> What is needed
Copy the records below line for line, exactly as they appear.
[Begin]
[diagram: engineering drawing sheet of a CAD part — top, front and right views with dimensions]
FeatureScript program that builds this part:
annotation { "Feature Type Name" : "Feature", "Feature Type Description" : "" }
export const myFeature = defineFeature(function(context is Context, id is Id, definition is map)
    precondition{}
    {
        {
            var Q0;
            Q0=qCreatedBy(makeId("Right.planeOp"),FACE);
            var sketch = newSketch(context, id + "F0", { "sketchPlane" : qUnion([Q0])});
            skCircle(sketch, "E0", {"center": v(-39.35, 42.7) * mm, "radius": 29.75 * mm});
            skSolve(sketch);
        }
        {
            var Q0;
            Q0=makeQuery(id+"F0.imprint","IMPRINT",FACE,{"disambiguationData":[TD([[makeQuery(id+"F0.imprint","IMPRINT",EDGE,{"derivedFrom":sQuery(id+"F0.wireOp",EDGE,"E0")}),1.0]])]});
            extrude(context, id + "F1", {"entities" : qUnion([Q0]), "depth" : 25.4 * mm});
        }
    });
[End]
> Output of the exercise
[diagram: engineering drawing sheet of a CAD part — top, front and right views with dimensions]
FeatureScript program that builds this part:
annotation { "Feature Type Name" : "Feature", "Feature Type Description" : "" }
export const myFeature = defineFeature(function(context is Context, id is Id, definition is map)
    precondition{}
    {
        {
            var Q0;
            Q0=qCreatedBy(makeId("Right.planeOp"),FACE);
            var sketch = newSketch(context, id + "F0", { "sketchPlane" : qUnion([Q0])});
            skCircle(sketch, "E0", {"center": v(-39.35, 42.7) * mm, "radius": 29.75 * mm});
            skSolve(sketch);
        }
        {
            var Q0;
            Q0=makeQuery(id+"F0.imprint","IMPRINT",FACE,{"disambiguationData":[TD([[makeQuery(id+"F0.imprint","IMPRINT",EDGE,{"derivedFrom":sQuery(id+"F0.wireOp",EDGE,"E0")}),1.0]])]});
            extrude(context, id + "F1", {"entities" : qUnion([Q0]), "depth" : 25.4 * mm});
        }
    });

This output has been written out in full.